So one of the more interesting things to be announced since your sitemaster arrived at the annual meeting of the American Urological Association (AUA) in San Francisco yesterday was this one:
Dendreon sent out a media release on Friday announcing that the company plans to initiate a clinical trial of sipuleucel-T (Provenge) in some 450 men on active surveillance (AS). The so-called ProVent clinical trial will assess the efficacy of sipuleucel-T immunotherapy in reducing histopathologic disease progression in men on AS.
The ProVent trial will be a randomized, double-blind, placebo-controlled, multi-center study and will be conducted at about 50 sites across the United States.
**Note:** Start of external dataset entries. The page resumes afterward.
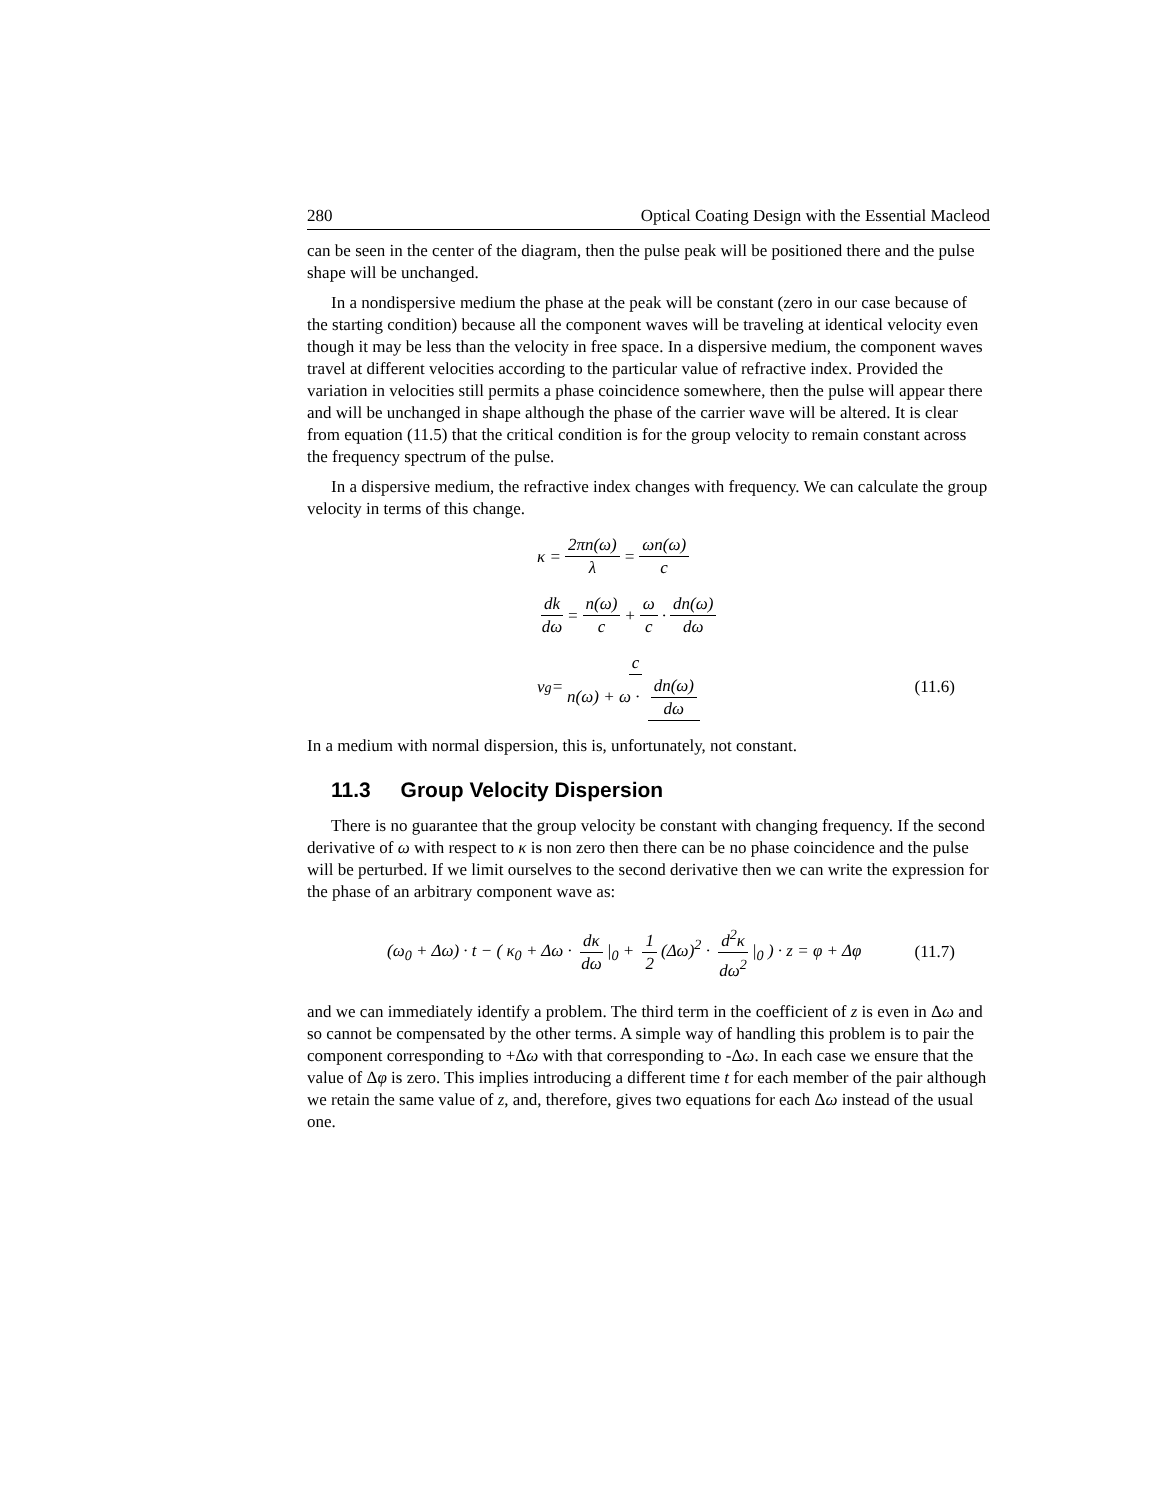280 Optical Coating Design with the Essential Macleod
can be seen in the center of the diagram, then the pulse peak will be positioned there and the pulse shape will be unchanged.
In a nondispersive medium the phase at the peak will be constant (zero in our case because of the starting condition) because all the component waves will be traveling at identical velocity even though it may be less than the velocity in free space. In a dispersive medium, the component waves travel at different velocities according to the particular value of refractive index. Provided the variation in velocities still permits a phase coincidence somewhere, then the pulse will appear there and will be unchanged in shape although the phase of the carrier wave will be altered. It is clear from equation (11.5) that the critical condition is for the group velocity to remain constant across the frequency spectrum of the pulse.
In a dispersive medium, the refractive index changes with frequency. We can calculate the group velocity in terms of this change.
κ = 2πn(ω) λ = ωn(ω) c
dk dω = n(ω) c + ω c · dn(ω) dω
v<sub>g</sub> = c n(ω) + ω · dn(ω) dω (11.6)
In a medium with normal dispersion, this is, unfortunately, not constant.
11.3 Group Velocity Dispersion
There is no guarantee that the group velocity be constant with changing frequency. If the second derivative of ω with respect to κ is non zero then there can be no phase coincidence and the pulse will be perturbed. If we limit ourselves to the second derivative then we can write the expression for the phase of an arbitrary component wave as:
(ω<sub>0</sub> + Δω) · t − ( κ<sub>0</sub> + Δω · dκ dω |<sub>0</sub> + 1 2 (Δω)<sup>2</sup> · d<sup>2</sup>κ dω<sup>2</sup> |<sub>0</sub> ) · z = φ + Δφ (11.7)
and we can immediately identify a problem. The third term in the coefficient of z is even in Δω and so cannot be compensated by the other terms. A simple way of handling this problem is to pair the component corresponding to +Δω with that corresponding to -Δω. In each case we ensure that the value of Δφ is zero. This implies introducing a different time t for each member of the pair although we retain the same value of z, and, therefore, gives two equations for each Δω instead of the usual one.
Study participants will be randomized 2:1 to receive Provenge or placebo; in other words about 300 men will be randomized to treatment with Provenge and the other 150 will be randomized to treatment with a placebo.
The primary endpoint of the trial is a histological upgrade from ISUP Grade Group 1 to Grade Group 2 or higher, or from ISUP Grade Group 2 to Grade Group 3 or higher. Secondary endpoints include the number of study participants with subsequent prostate cancer treatment (e.g., surgery, radiation, hormone therapy), the percentage of participants with a negative biopsy, and safety.
As yet there is no information about this trial on the ClinicalTrials.gov web site and so we have no information about where patients will be able to enroll in this trial if they are interested. We also have very little information about the risk for side effects associated with such treatment in what are likely to be otherwise fairly healthy patients. So patients thinking about enrolling in a trials like this must be made aware that the risks associated with treatment may outweigh the possible benefits of treatment. On the other hand, one has to acknowledge and recognize the willingness of the “renewed” Dendreon to consider implementing such a trial.
It also needs to be appreciated that the meaningfulness of data based on the proposed primary endpoint is likely to be open to some question. Would maintenance of patients at an ISUP Grade Group of 1 or 2 over time as a consequence of sipuleucel-T treatment actually “translate” into a major delay in time to invasive treatment in men who need treatment over time? This may turn out to be a hard question to answer.
As soon as we are aware of the availability of information about where patients can enrol this trial, we will be sure to let you know.
Filed under: Diagnosis, Drugs in development, Living with Prostate Cancer, Management, Risk, Treatment | Tagged: active, Dendreon, Provenge, sipuleucel-T, surveillance, trial |
THE "NEW" PROSTATE CANCER INFOLINK 
Cost Practicality?
I was on the Provenge bandwagon early, attending and giving a public session statement at the key FDA advisory committee hearing at which the committee actually recommended approval, only to be overridden by the FDA, which wanted completion of an ongoing trial to look at more data. I also participated in a rally for Provenge on Capitol Hill. I was later disappointed by the extremely high cost, though I understand the business realities that made that cost — $94,000 for the 3 course treatment as I recall — reasonable. As we know, Dendreon still had to file for bankruptcy, and I’m sure most or all of us are glad they are still in the arena and doing their best.
I am having trouble visualizing how Provenge would be cost effective for active surveillance patients even if it were to be proven effective, and for society, especially insurance companies and Medicare. As of now, with selection of active surveillance (AS) candidates constantly improving from an already impressive level, more than 50% of AS patients never needed treatment. Use of Provenge would seem overkill for them, though of course we don’t know in advance the patients who are highly unlikely to ever need treatment (though we are ever getting a better grip on this).
It would be beneficial, of course, if far fewer AS patients in the Provenge arm were determined to need treatment. On the other hand, with the cancer-control/cure rate very high and the side-effect burden relatively low for treatment of intermediate-risk patients, and with the cost of treatment vastly lower than for Provenge, how many empowered AS patients would be willing to fork over tens of thousands of dollars out of pocket at the start of AS even if Provenge is proven highly effective? Moreover, focal therapy is also a competitor for this pool of patients, but at a far lower cost (and, at present, somewhat murky effectiveness, which may be a lot clearer before the ProVent results are in). I’m also wondering about that patent clock, from which at least 5 more years will tick away before we have results.
So I’m not sure of the business case here. Still, the scientist in me is looking forward to results, and I’m glad there are investors willing to foot the bill despite the risks.